WRITTEN INSTRUCTION ▸
Gather every line of the material below that contains the string "azim", with case counting toward a match.

(Saved data entries)
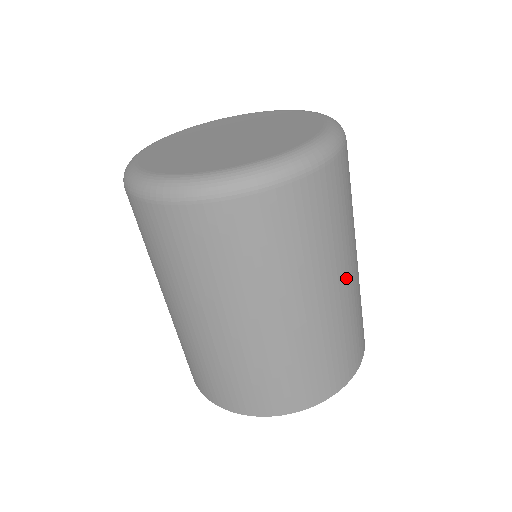
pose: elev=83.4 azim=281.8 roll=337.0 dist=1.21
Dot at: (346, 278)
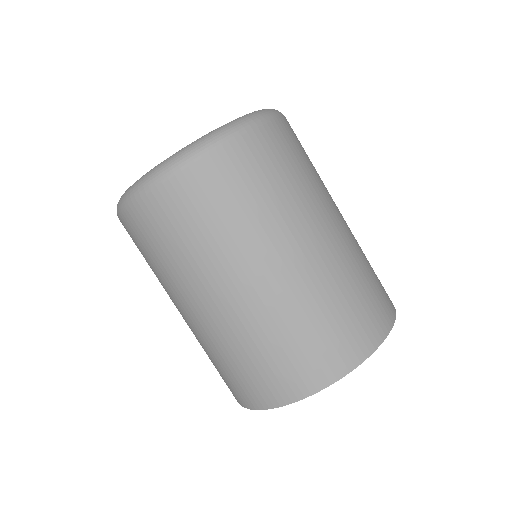
Dot at: (331, 226)
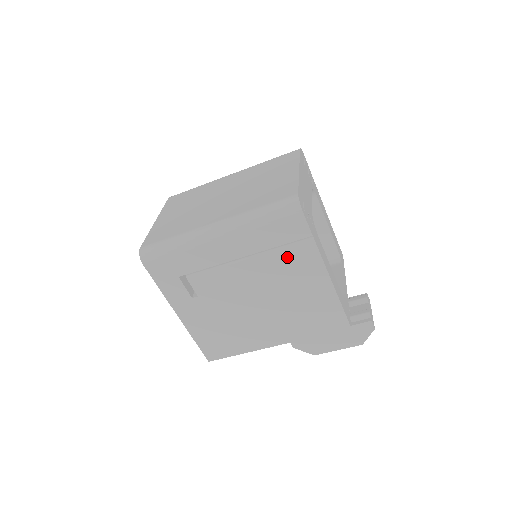
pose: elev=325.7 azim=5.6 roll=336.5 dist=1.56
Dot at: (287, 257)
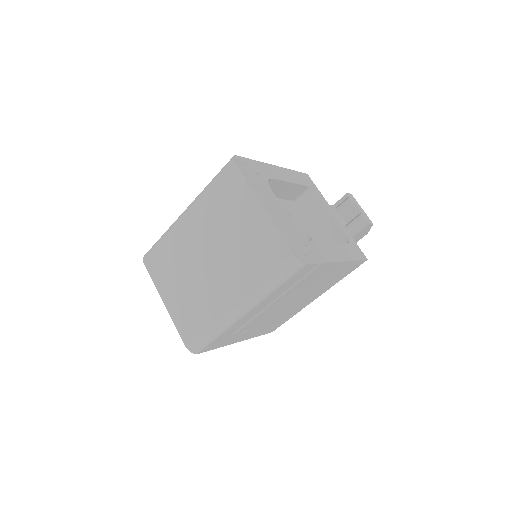
Dot at: (305, 280)
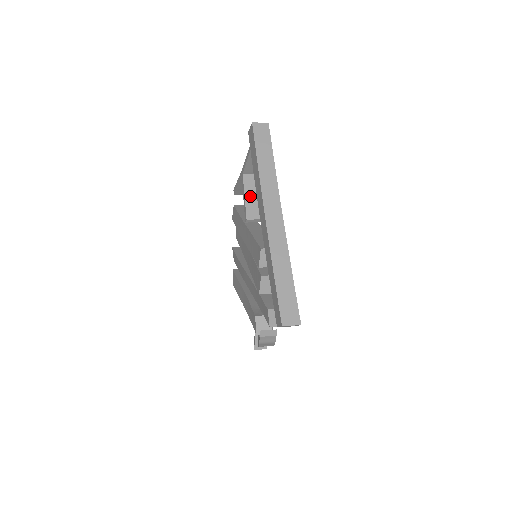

EXERCISE RESULT ▸
pose: elev=83.4 azim=281.8 roll=337.0 dist=1.21
pose: elev=325.7 azim=5.6 roll=336.5 dist=1.56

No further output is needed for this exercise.